** REQUIRED ACTION **
Each line of the data below either holds "nose" or does not. Report how many do, and only that.
--- MATERIAL SUPPLIED ---
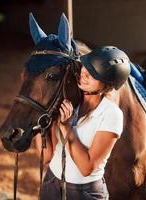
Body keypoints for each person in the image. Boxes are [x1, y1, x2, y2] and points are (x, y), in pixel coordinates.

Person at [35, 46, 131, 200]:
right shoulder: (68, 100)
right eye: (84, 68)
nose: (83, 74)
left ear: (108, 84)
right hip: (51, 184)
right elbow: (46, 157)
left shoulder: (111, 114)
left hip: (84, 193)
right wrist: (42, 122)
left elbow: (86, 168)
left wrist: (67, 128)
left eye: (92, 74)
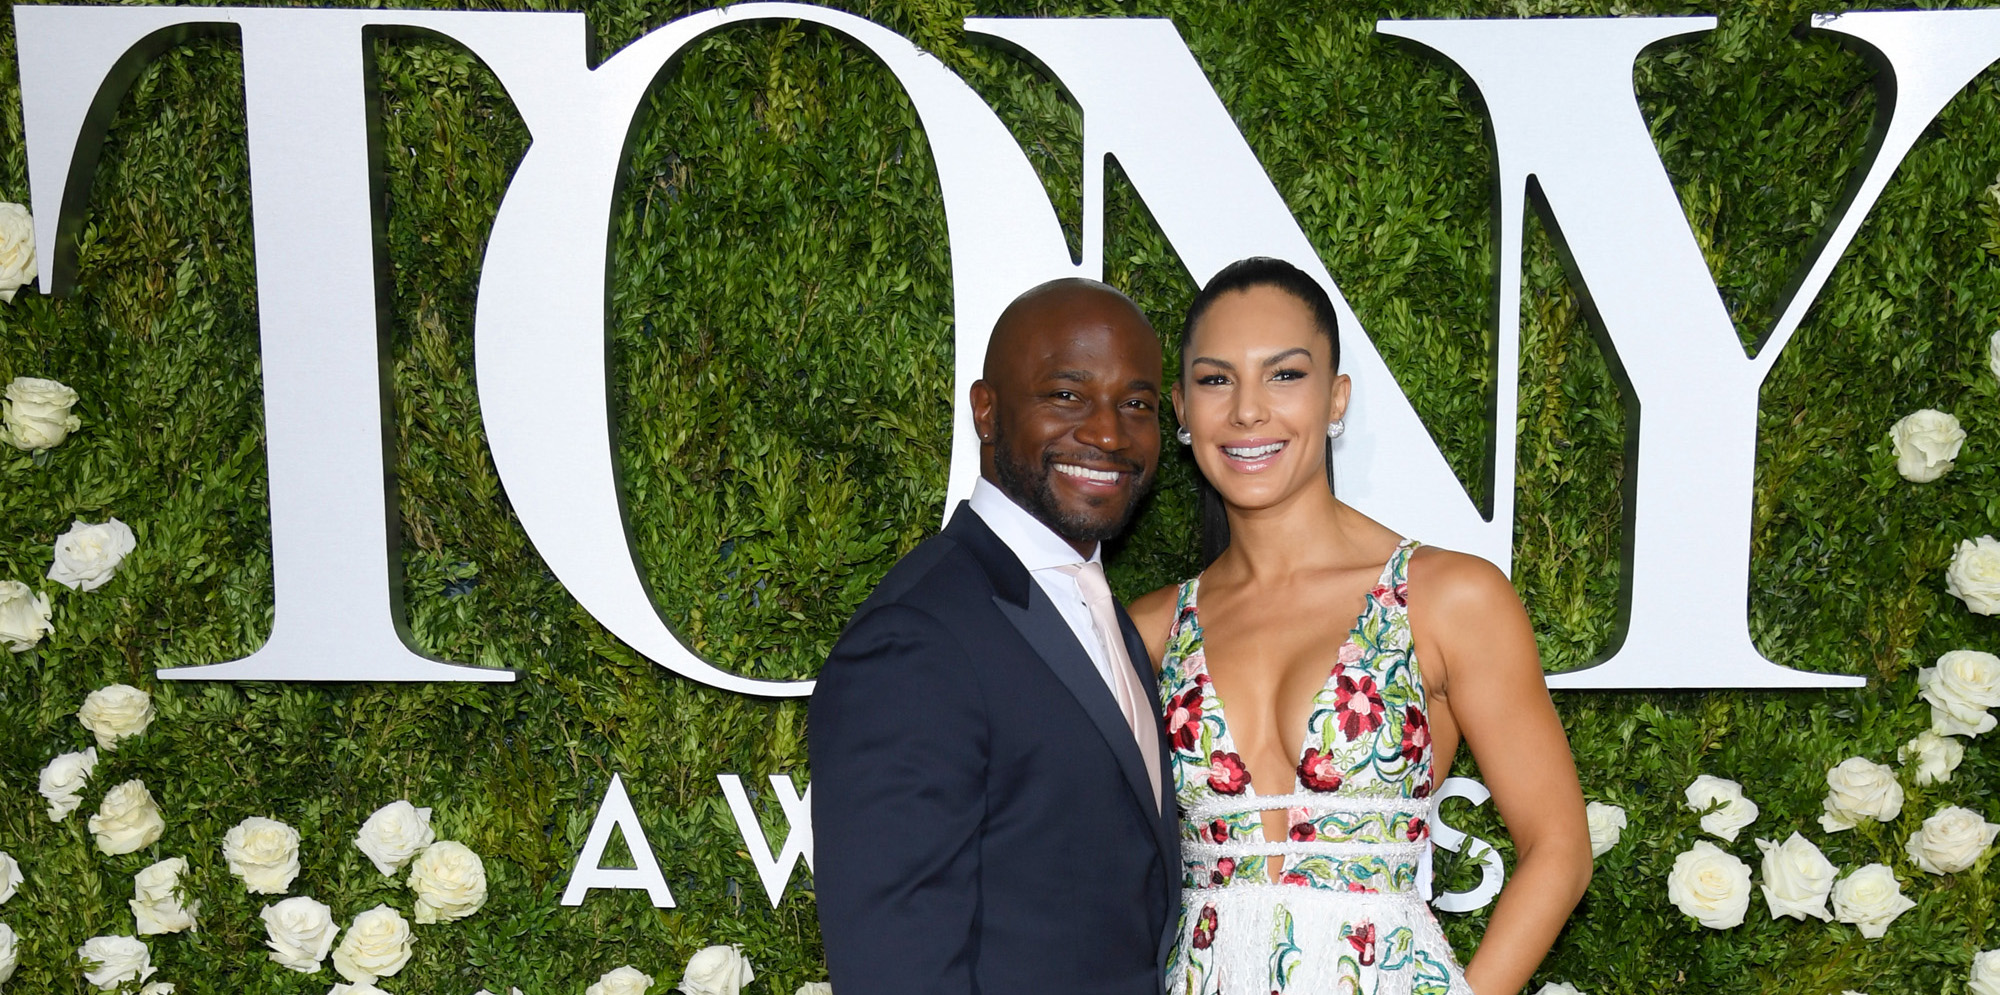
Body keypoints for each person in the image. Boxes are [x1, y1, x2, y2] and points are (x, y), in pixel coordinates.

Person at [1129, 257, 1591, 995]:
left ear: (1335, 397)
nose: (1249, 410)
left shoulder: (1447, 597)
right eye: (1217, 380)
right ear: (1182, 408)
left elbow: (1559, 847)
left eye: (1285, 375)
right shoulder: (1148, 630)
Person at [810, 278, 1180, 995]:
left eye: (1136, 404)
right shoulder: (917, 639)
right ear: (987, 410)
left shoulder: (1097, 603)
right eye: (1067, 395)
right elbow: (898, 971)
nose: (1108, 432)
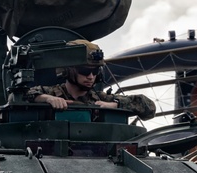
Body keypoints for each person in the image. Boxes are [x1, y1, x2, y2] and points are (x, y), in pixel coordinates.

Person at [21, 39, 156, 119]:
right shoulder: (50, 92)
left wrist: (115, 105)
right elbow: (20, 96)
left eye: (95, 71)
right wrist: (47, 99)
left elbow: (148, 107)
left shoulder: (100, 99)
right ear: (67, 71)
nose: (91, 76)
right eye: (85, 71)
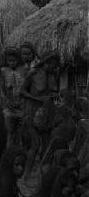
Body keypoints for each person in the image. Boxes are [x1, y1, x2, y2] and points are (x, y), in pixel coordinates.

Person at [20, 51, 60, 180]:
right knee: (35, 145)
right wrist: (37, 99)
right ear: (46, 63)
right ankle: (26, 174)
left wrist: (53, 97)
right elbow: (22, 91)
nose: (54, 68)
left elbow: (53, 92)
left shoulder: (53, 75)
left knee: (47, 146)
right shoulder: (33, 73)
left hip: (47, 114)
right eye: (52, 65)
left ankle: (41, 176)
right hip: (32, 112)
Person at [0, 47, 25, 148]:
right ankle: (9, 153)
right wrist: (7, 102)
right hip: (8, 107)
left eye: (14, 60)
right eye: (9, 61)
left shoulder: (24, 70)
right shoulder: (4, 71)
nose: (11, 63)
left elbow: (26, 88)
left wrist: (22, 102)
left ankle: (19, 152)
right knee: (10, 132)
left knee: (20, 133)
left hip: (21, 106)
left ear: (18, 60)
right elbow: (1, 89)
---
--- MATERIAL SUPPLIED ---
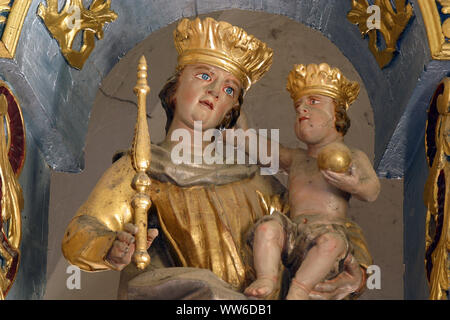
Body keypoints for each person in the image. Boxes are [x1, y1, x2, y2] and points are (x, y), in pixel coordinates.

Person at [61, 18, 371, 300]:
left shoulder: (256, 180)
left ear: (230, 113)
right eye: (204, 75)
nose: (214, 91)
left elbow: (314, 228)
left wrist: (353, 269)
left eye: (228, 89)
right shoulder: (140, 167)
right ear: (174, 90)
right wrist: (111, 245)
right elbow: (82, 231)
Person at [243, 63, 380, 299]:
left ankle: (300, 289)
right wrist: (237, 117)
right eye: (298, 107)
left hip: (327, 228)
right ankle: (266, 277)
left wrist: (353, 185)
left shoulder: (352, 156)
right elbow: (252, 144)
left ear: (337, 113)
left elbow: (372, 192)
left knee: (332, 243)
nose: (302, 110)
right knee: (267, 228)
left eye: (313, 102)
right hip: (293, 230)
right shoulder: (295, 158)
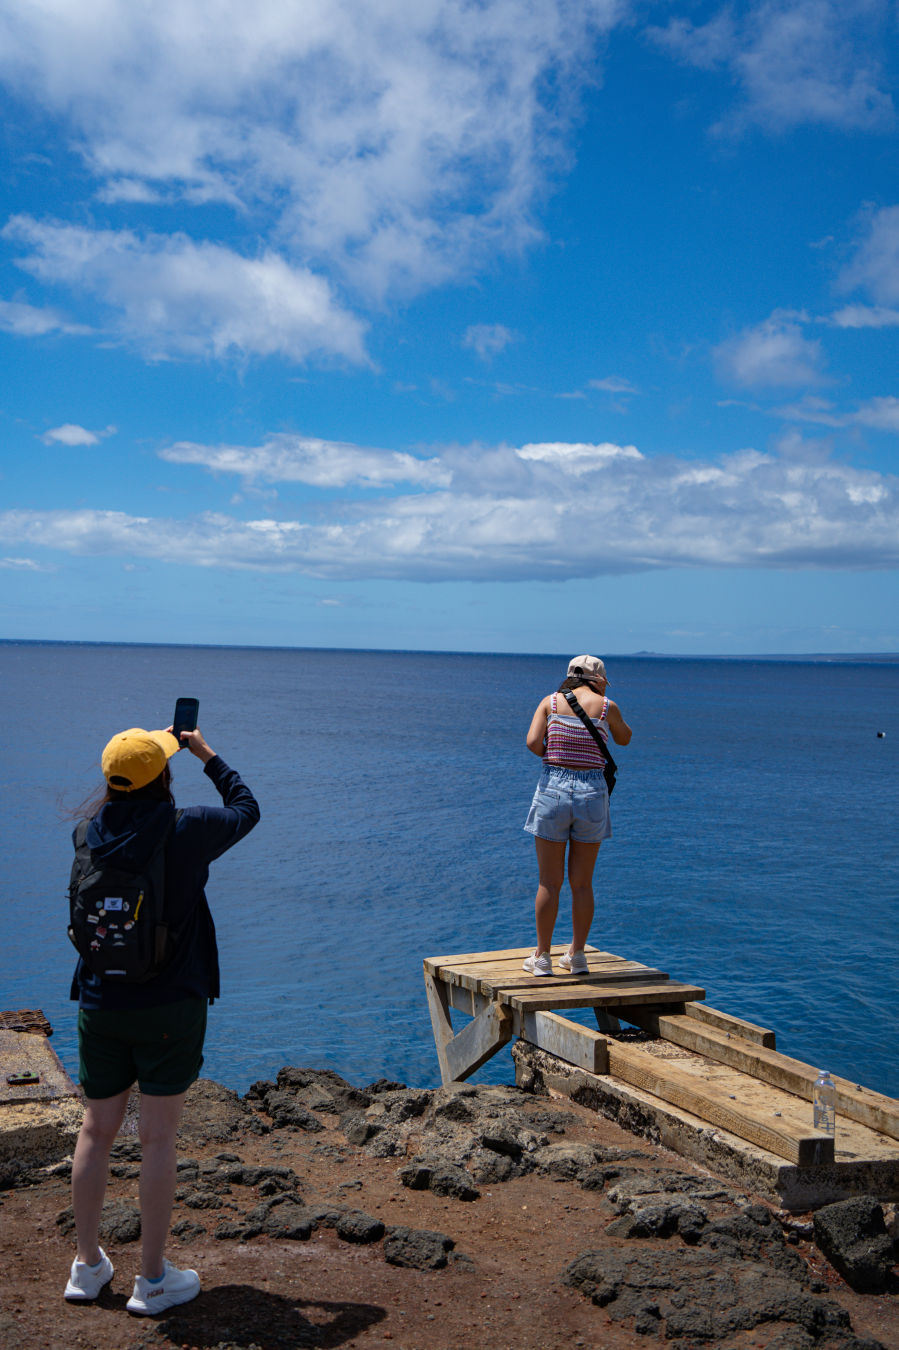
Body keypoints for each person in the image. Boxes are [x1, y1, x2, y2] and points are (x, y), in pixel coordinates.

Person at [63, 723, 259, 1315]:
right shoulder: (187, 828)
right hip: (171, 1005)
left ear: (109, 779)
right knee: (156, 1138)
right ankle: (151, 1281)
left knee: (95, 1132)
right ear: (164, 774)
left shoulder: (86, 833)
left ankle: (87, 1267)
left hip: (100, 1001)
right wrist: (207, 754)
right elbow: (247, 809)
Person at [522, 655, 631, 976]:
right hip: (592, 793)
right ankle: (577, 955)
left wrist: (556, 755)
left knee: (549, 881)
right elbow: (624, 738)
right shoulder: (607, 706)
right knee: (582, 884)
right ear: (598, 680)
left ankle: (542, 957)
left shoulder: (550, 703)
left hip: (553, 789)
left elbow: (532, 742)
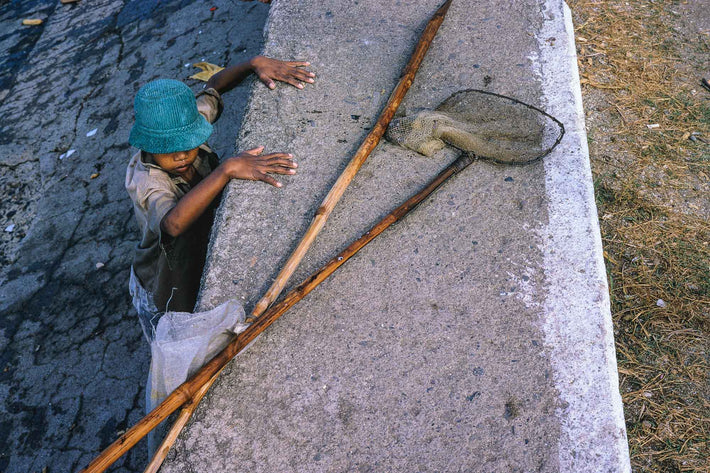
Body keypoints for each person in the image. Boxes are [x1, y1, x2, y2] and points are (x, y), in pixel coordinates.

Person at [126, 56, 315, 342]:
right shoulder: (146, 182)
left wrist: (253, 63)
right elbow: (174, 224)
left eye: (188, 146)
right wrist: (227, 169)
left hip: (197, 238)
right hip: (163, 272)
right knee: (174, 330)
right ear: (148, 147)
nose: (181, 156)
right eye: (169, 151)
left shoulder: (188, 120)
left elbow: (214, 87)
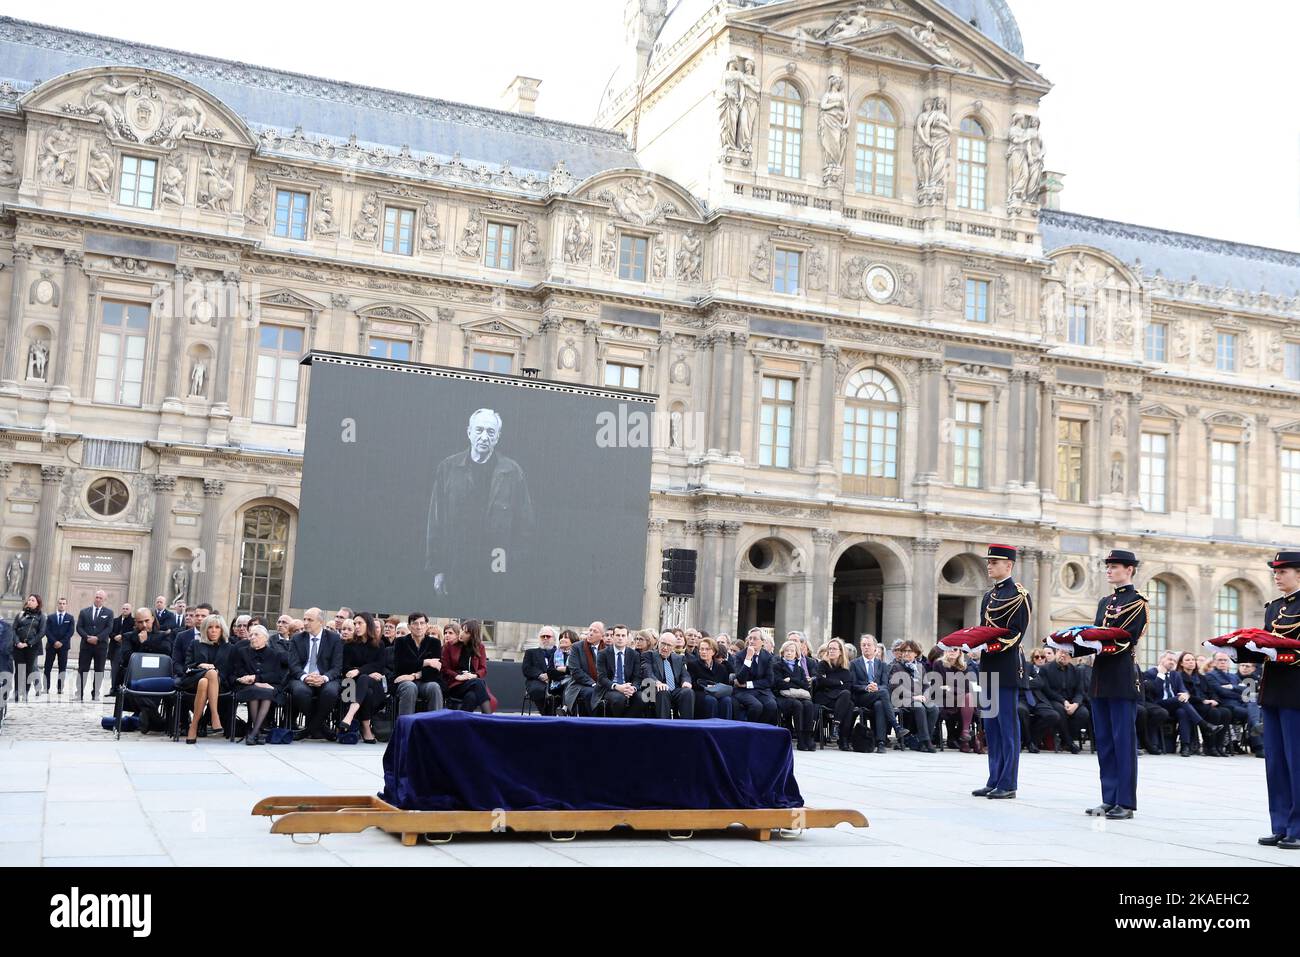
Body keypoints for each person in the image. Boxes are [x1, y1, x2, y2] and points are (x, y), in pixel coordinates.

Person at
---
--- MATERIAL SUPPLIED ---
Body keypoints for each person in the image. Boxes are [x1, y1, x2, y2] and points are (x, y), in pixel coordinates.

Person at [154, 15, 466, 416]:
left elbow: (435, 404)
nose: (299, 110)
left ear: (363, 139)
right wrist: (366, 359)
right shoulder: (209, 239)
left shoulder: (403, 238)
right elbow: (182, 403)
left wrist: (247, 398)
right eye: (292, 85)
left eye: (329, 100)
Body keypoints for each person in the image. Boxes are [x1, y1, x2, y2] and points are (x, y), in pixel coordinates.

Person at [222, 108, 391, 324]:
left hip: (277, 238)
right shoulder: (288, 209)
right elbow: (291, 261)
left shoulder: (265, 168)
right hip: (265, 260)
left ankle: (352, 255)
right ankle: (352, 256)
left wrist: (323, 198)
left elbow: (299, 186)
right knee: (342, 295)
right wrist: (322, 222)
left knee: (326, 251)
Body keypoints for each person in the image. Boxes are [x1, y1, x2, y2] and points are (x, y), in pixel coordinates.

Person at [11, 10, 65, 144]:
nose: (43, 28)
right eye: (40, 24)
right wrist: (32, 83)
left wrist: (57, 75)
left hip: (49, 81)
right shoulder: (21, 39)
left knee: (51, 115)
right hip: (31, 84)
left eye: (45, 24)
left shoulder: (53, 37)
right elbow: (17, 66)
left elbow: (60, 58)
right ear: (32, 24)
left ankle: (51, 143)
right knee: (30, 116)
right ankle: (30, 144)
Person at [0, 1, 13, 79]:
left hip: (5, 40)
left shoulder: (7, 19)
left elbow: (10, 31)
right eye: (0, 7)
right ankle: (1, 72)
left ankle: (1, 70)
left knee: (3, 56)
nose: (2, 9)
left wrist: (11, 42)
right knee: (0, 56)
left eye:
---
** EXERCISE SOLUTION **
12